Becky Pea-Stenger, the owner of Pea-Fections, 323 Main St., and Milly’s youngest daughter — she had 10 children in all — said she teased her mother on their way to VU Monday morning.
“I said, ‘It’s been awhile since you’ve decorated a cake, huh mom?'” Pea-Stenger said. “But she looked at me and said, ‘It’s just like riding a bike.’
“And clearly it is,” Pea-Stenger added. “She put those icing bags in her hand and it just flowed. It’s obviously ingrained in her.”
Milly started making and decorating cakes as a young 20-something mother. While sitting at home one afternoon with her first-born, she kept busy during a feeding session by watching a popular cooking show.
“I think it was ‘Food with Flair,'” Pea said, trying to remember the name of the show. “Anyway, he was decorating a cake and I decided I wanted to try it.”
She made her first cake for her sister’s wedding just a few weeks later, and word quickly spread about her fine work.
She and her husband, Bill, eventually opened their own cake shop, Milly and Bill’s, on Eberwine Avenue in the 1970s, and it remained open until 2000, when Pea-Stenger opened her own shop on Main Street in downtown Vincennes.
“We were in competition for a whole two months,” Pea-Stenger teased her mom.
Pea said these days she can hardly go anywhere without someone somewhere remembering a wedding cake or birthday cake she did for them years ago.
“When I go out to the hospital, all the girls out there, the nurses, they always say, ‘Hey, you made my wedding cake,'” Pea said with a bright smile. “The girls in the rehab unit, they’re a bit younger, but they’ll always say, ‘Hey, I used to come to your shop with my mom.’
“It’s fun hearing those things.”
Pea loved the idea of passing on her “old-school” techniques on to the next cake-decorating generation.
“It’s a joy,” she said, “especially when you’ve got a class that is interested in it.
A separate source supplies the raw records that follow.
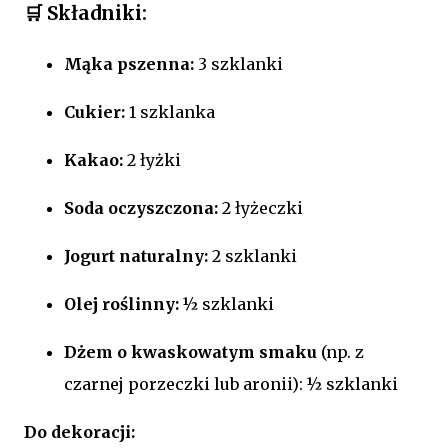
🛒 Składniki:
Mąka pszenna:
3 szklanki
Cukier:
1 szklanka
Kakao:
2 łyżki
Soda oczyszczona:
2 łyżeczki
Jogurt naturalny:
2 szklanki
Olej roślinny:
½ szklanki
Dżem o kwaskowatym smaku
(np. z
czarnej porzeczki lub aronii): ½ szklanki
Do dekoracji:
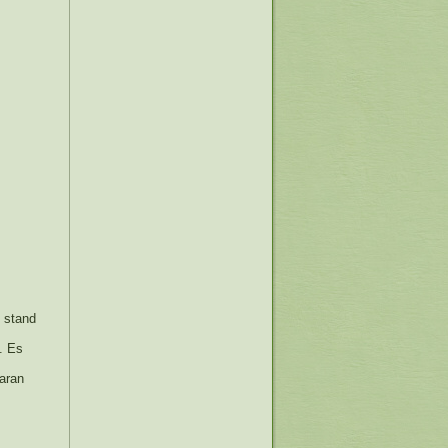
 stand
. Es
daran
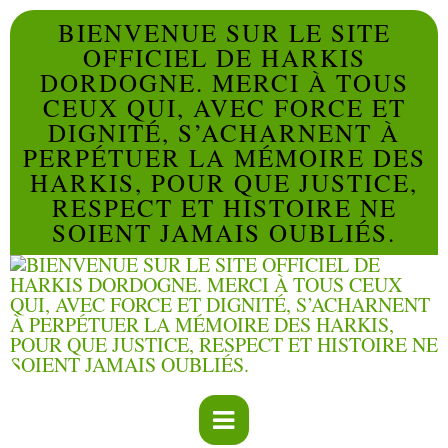
BIENVENUE SUR LE SITE
OFFICIEL DE HARKIS
DORDOGNE. MERCI À TOUS
CEUX QUI, AVEC FORCE ET
DIGNITÉ, S’ACHARNENT À
PERPÉTUER LA MÉMOIRE DES
HARKIS, POUR QUE JUSTICE,
RESPECT ET HISTOIRE NE
SOIENT JAMAIS OUBLIÉS.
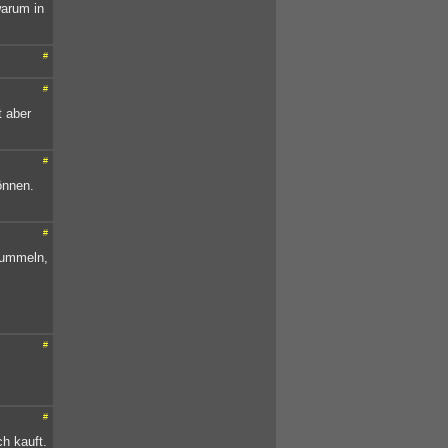
warum in
#
#
t aber
#
önnen.
#
tummeln,
#
#
h kauft.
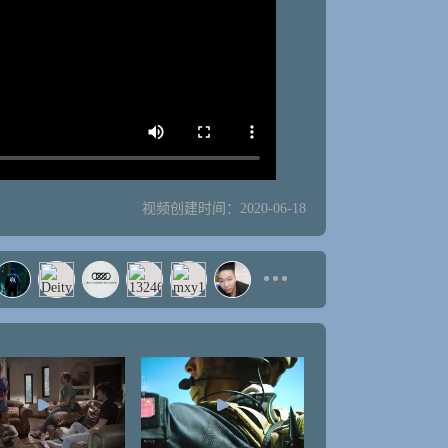
视频创建时间：2020-06-18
It’s out of style now, to do your own sugar work, but I just love doing it.”
Culinary arts student Jennifer Hodson, however, didn’t think Pea’s techniques either old or out of style.
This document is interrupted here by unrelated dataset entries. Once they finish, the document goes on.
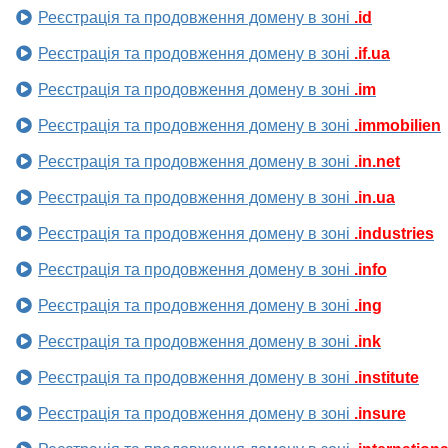
Реєстрація та продовження домену в зоні
.id
Реєстрація та продовження домену в зоні
.if.ua
Реєстрація та продовження домену в зоні
.im
Реєстрація та продовження домену в зоні
.immobilien
Реєстрація та продовження домену в зоні
.in.net
Реєстрація та продовження домену в зоні
.in.ua
Реєстрація та продовження домену в зоні
.industries
Реєстрація та продовження домену в зоні
.info
Реєстрація та продовження домену в зоні
.ing
Реєстрація та продовження домену в зоні
.ink
Реєстрація та продовження домену в зоні
.institute
Реєстрація та продовження домену в зоні
.insure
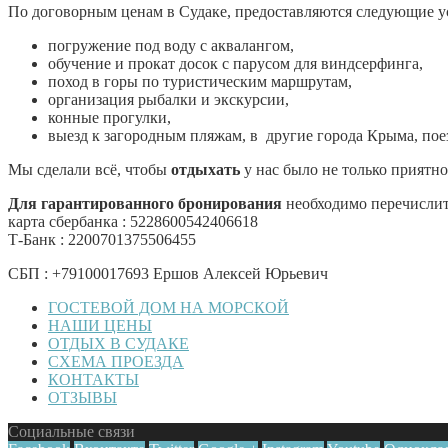
По договорным ценам в Судаке, предоставляются следующие у
погружение под воду с аквалангом,
обучение и прокат досок с парусом для виндсерфинга,
поход в горы по туристическим маршрутам,
организация рыбалки и экскурсии,
конные прогулки,
выезд к загородным пляжам, в другие города Крыма, по
Мы сделали всё, чтобы
отдыхать
у нас было не только приятно
Для гарантированного бронирования
необходимо перечислит
карта сбербанка : 5228600542406618
Т-Банк : 2200701375506455
СБП : +79100017693 Ершов Алексей Юрьевич
ГОСТЕВОЙ ДОМ НА МОРСКОЙ
НАШИ ЦЕНЫ
ОТДЫХ В СУДАКЕ
СХЕМА ПРОЕЗДА
КОНТАКТЫ
ОТЗЫВЫ
Социальные связи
“I think it’s awesome,” she said. “I can’t wait to go home and show my friends and family what I learned today. I’m really anxious to buy what I need and try it for myself. I think if you have the patience and the skill, it’s beautiful.”
“This is going back to our cake-decorating roots,” Pea-Stenger said as she proudly watched her mother interact with the VU students, her apron once again covered in multi-colored icing. “This is the way people made cakes years ago.
“And maybe when these students go out on their own, they’ll remember the way Milly did it.”